In the days following the tragic death of a student at the Bahen Centre on the St. George Campus, the U of T community has taken unprecedented action to tackle the mental health crisis.

Over the weekend following the student’s death, the university erected a temporary safety barrier in the upper levels of Bahen and is pending the completion of a permanent barrier.

“I wish we had done this sooner, but we are focusing on longer-term solutions,” said U of T President Meric Gertler to CBC News.

 Among the most profound steps that have been taken regarding student mental health are those by student-led groups.

The U of T Mental Health Policy Committee, a St. George campus student group, held three meetings between September 27 and September 30.

They discussed weighty ideas that they hope will help students who struggle with academic-related stress and mental illnesses.

With over 700 followers on their Facebook page, the committee is growing in momentum and determination to affect change.

In an interview with CBC News, Lucinda Qu, a Mental Health Policy Committee member, detailed the committee’s demands:

“Our key demands are counselling, accessibility services and other essential support for students. [These services] need to match the need that is being demonstrated,” said Qu.

The committee has issued five immediate demands to the university, including the repeal of the University Mandatory Leave of Absence Policy, the elimination of all fees and costs associated with student mental health services, the elimination of program cut-offs, and the establishment of twenty-four-hour counselling.  

According to the committee’s demand document, “The UMLAP is a dangerous policy. Having a mandatory leave policy means that students may be afraid to come forward with the issues facing them.”

The first sign of the group’s commitment to create change came Sunday, September 29 when a group of members stormed U of T’s admissions booth at the Ontario Universities Fair.

The group gave a stark warning to the prospective students in which they said the university had failed to address the mental health crisis.

They provided the statistics of student deaths by suicide—four confirmed on-campus suicides—and the number of months a student must wait for counselling—an average of six to eight months at the St. George campus—and urged the crowd to not consider U of T as their first university of choice.

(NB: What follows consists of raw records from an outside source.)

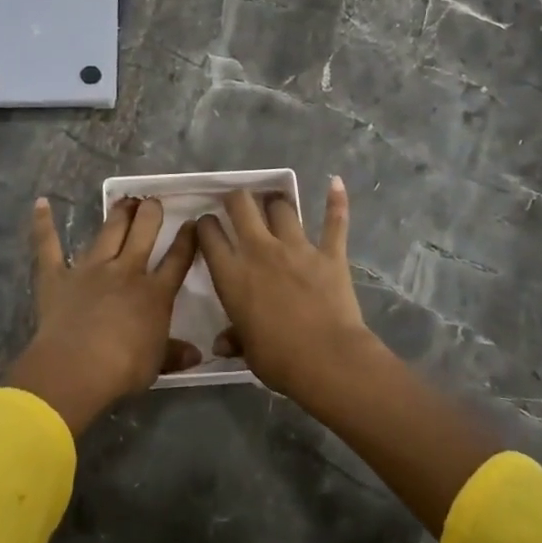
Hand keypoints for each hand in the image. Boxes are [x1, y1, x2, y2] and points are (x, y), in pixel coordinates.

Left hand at [3, 197, 198, 433]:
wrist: (76, 368)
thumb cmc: (123, 369)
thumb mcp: (157, 364)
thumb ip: (175, 353)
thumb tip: (197, 354)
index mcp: (154, 293)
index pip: (177, 260)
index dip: (186, 240)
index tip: (192, 223)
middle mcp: (126, 271)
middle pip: (143, 233)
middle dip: (151, 213)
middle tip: (153, 202)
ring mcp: (90, 269)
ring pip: (108, 232)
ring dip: (118, 214)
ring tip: (125, 200)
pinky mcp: (57, 276)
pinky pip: (49, 246)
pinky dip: (44, 224)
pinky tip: (42, 204)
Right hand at [195, 176, 382, 398]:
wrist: (328, 360)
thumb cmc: (279, 360)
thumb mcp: (248, 352)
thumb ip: (234, 339)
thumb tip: (221, 344)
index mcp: (233, 275)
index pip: (210, 236)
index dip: (205, 225)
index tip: (206, 224)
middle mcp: (260, 251)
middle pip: (242, 206)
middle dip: (236, 198)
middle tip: (237, 203)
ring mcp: (297, 248)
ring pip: (282, 208)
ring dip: (276, 202)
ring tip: (274, 202)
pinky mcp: (329, 253)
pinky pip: (334, 221)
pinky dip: (336, 201)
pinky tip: (335, 182)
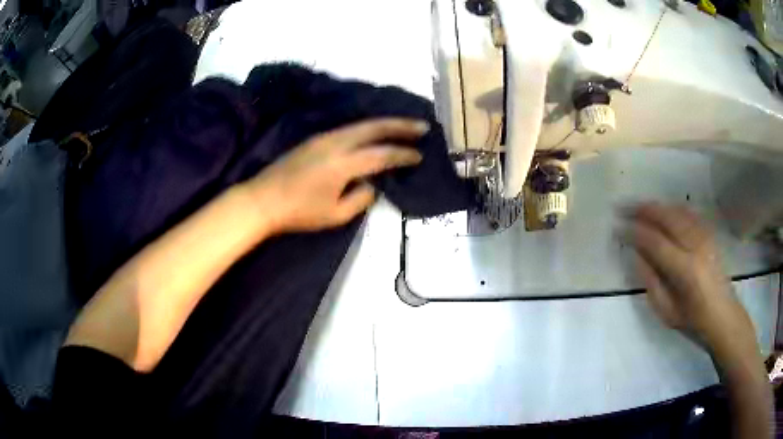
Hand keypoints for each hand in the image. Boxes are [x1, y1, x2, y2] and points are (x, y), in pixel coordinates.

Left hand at [245, 118, 426, 233]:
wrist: (263, 200)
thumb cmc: (299, 212)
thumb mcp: (335, 215)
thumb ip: (360, 198)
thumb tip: (372, 184)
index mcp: (343, 163)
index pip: (382, 155)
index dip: (403, 155)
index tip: (420, 156)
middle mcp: (336, 143)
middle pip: (374, 128)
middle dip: (401, 126)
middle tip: (422, 126)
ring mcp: (324, 137)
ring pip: (361, 125)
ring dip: (384, 124)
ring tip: (403, 125)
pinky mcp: (315, 139)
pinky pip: (349, 128)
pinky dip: (367, 128)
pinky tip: (374, 132)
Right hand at [626, 203, 754, 354]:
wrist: (722, 314)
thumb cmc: (693, 319)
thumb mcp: (667, 311)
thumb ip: (651, 282)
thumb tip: (636, 255)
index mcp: (685, 270)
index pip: (656, 242)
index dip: (635, 232)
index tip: (618, 227)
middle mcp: (696, 247)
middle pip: (668, 218)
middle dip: (644, 209)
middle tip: (624, 206)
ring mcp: (705, 238)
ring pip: (678, 212)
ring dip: (657, 206)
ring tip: (640, 206)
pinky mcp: (709, 235)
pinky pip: (689, 214)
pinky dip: (673, 208)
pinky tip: (664, 209)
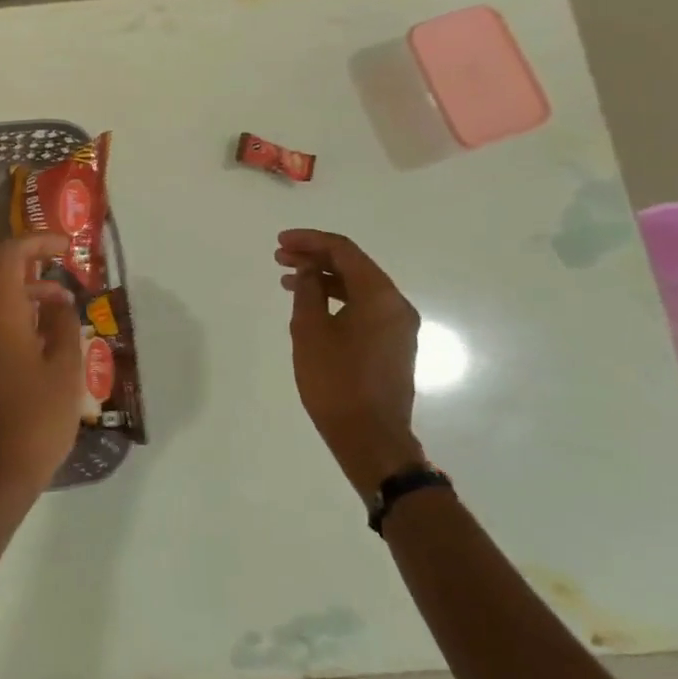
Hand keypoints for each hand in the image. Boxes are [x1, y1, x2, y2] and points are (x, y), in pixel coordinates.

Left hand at [0, 233, 83, 500]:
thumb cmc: (38, 416)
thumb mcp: (66, 366)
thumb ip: (62, 322)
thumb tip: (57, 299)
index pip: (8, 254)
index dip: (36, 241)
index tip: (66, 247)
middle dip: (25, 256)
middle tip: (59, 262)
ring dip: (21, 284)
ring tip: (61, 300)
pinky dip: (12, 306)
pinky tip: (42, 327)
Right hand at [276, 230, 425, 497]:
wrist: (370, 437)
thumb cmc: (335, 381)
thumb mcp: (310, 331)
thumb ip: (308, 291)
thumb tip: (309, 268)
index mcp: (380, 296)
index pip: (344, 251)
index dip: (310, 241)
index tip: (280, 242)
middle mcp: (396, 305)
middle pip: (354, 266)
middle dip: (315, 258)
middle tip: (279, 258)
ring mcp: (398, 327)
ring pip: (358, 288)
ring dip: (324, 279)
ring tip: (288, 280)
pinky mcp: (393, 346)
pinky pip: (364, 309)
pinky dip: (336, 300)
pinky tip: (310, 308)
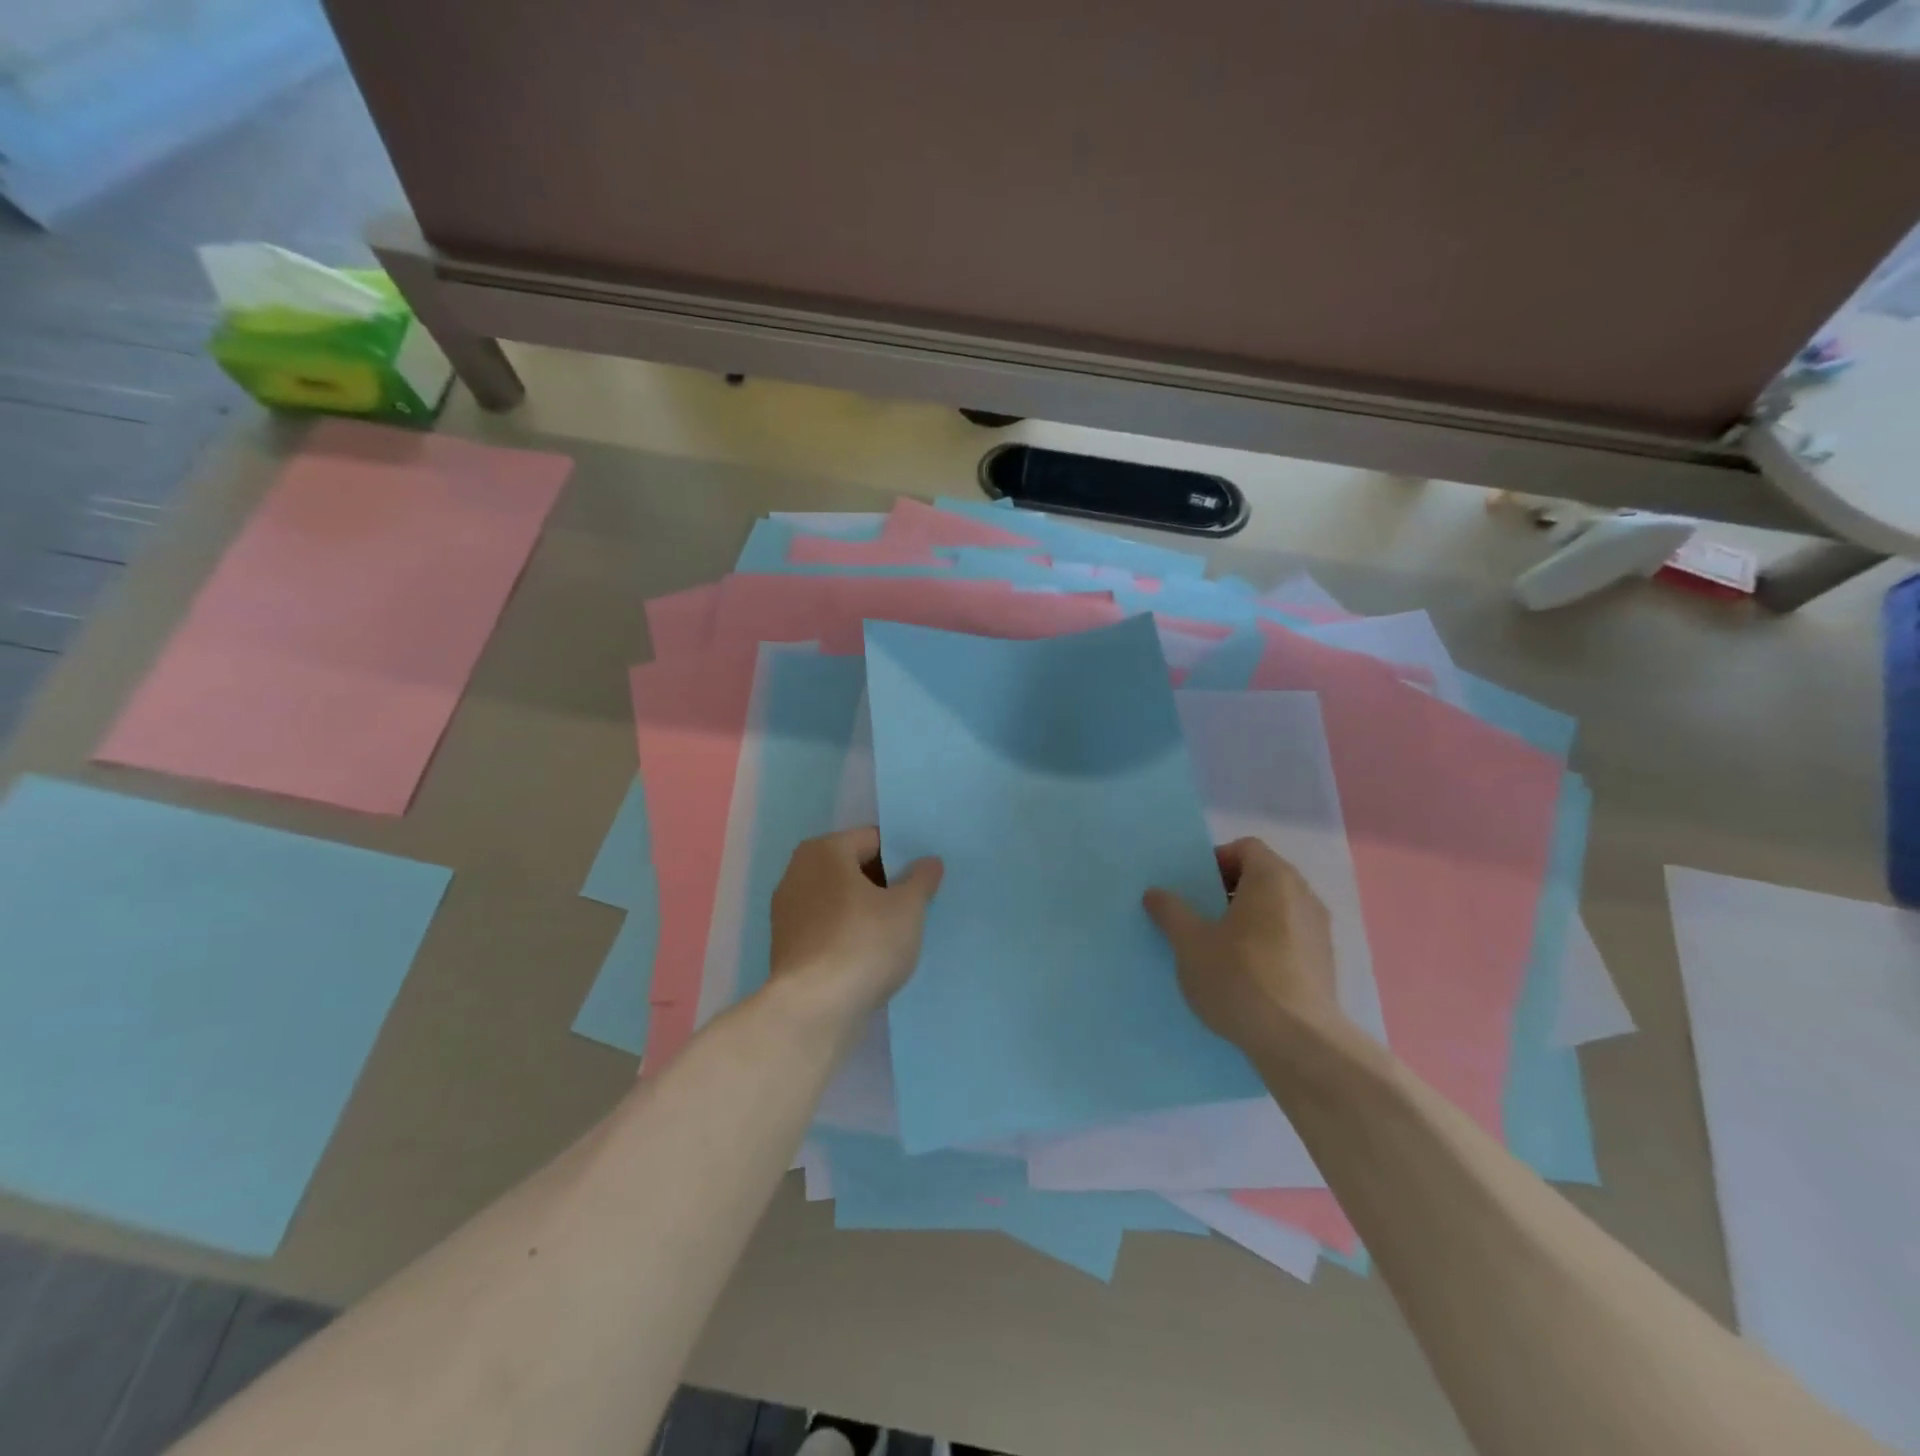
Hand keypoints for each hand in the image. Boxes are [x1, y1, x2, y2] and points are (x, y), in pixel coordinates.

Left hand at [768, 827, 943, 1023]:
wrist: (814, 1009)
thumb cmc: (864, 943)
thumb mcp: (907, 908)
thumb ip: (921, 879)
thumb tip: (929, 862)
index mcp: (824, 850)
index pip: (873, 839)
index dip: (902, 857)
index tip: (924, 880)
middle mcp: (798, 872)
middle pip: (853, 867)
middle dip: (884, 883)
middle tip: (914, 906)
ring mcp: (787, 911)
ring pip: (839, 899)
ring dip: (866, 910)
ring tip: (896, 933)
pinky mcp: (786, 945)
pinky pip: (826, 926)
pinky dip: (847, 933)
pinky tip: (869, 955)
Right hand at [1144, 837, 1344, 1052]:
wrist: (1298, 1042)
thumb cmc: (1239, 977)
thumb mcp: (1190, 943)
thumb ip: (1171, 912)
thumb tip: (1155, 893)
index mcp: (1272, 878)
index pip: (1246, 847)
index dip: (1217, 860)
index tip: (1195, 888)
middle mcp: (1303, 896)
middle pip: (1263, 877)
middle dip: (1229, 891)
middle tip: (1201, 916)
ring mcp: (1319, 931)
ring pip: (1277, 910)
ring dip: (1249, 920)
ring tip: (1220, 948)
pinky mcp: (1325, 965)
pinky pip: (1289, 939)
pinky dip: (1267, 945)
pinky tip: (1246, 976)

“Please help us ensure no one else slips through the cracks,” said a member of the committee to the crowd. “Please spread the word and do not go to U of T and give this institution money until it is easier to get help when you need it.”

Afterwards, police were called to escort them off the stage. They persisted, nonetheless, in passing out fliers highlighting mental health issues at U of T to the fair attendees.

Last Thursday, the committee also held a silent protest inside the U of T Governing Council’s Academic Board meeting with signs describing students’ stories and the committee’s demands.

The committee continues to organize protests at the downtown campus in order to compel the university administration to accept their demands.

U of T stated last year, following the third on-campus student suicide that their response to the plight of mental health will come through its official Mental Health Task Force.

In addition, the administrations of all three campuses have worked to facilitate additional resources at great cost and in consultation with experts.

During UTM’s Campus Council meeting last Wednesday Dean of Student Affairs Mark Overton stated that UTM does not have specialized mental health supporters and that connecting students with specialists outside UTM makes up the majority of the wait time. 

“Recognizing that students typically are seen in a university health and counselling centre much more quickly than they would be if they were in the community,” said Overton. “There is still frequently a gap between what we can provide as generalists in mental health […] to reach them out to meet with specialists in particular mental health disorders in the community.”

Student action on mental health has not only been limited to the St. George campus.

U of Thrive is a tri-campus initiative composed of 24 students from all three campuses and seeks to make a change to the student mental health system at U of T.

In a Facebook post made last Sunday, the initiative stated, “[U of Thrive] formed to eradicate the negative U of Tears culture of normalizing the burning out [of] students. We want to remind our U of T family that neglecting your mental health does NOT equate to success. As the top institution in Canada we are upset with the inadequate care our student body is receiving.”

“U of T is failing us as students and as a community,” U of Thrive continued. “Now it is up to us to make noise, to create a change. To show U of T we won’t merely brush this off and forget. We have lost four members of the U of T family to inadequate care. Will you speak up for the cause?”

U of Thrive is holding its first “Thrive” event on Thursday from 7:30 p.m. to 9:00 p.m. at the St. George campus in the Hart House Music Room. The event is sponsored by the Hart House Debates and Dialogues committee and the Hart House Social Justice Committee.        

On Monday, October 7, before St. George’s Governing Council meets for their scheduled Business Board meeting, U of T Mental Health Policy Committee is lobbying outside Simcoe Hall in hope to bring attention to their demands.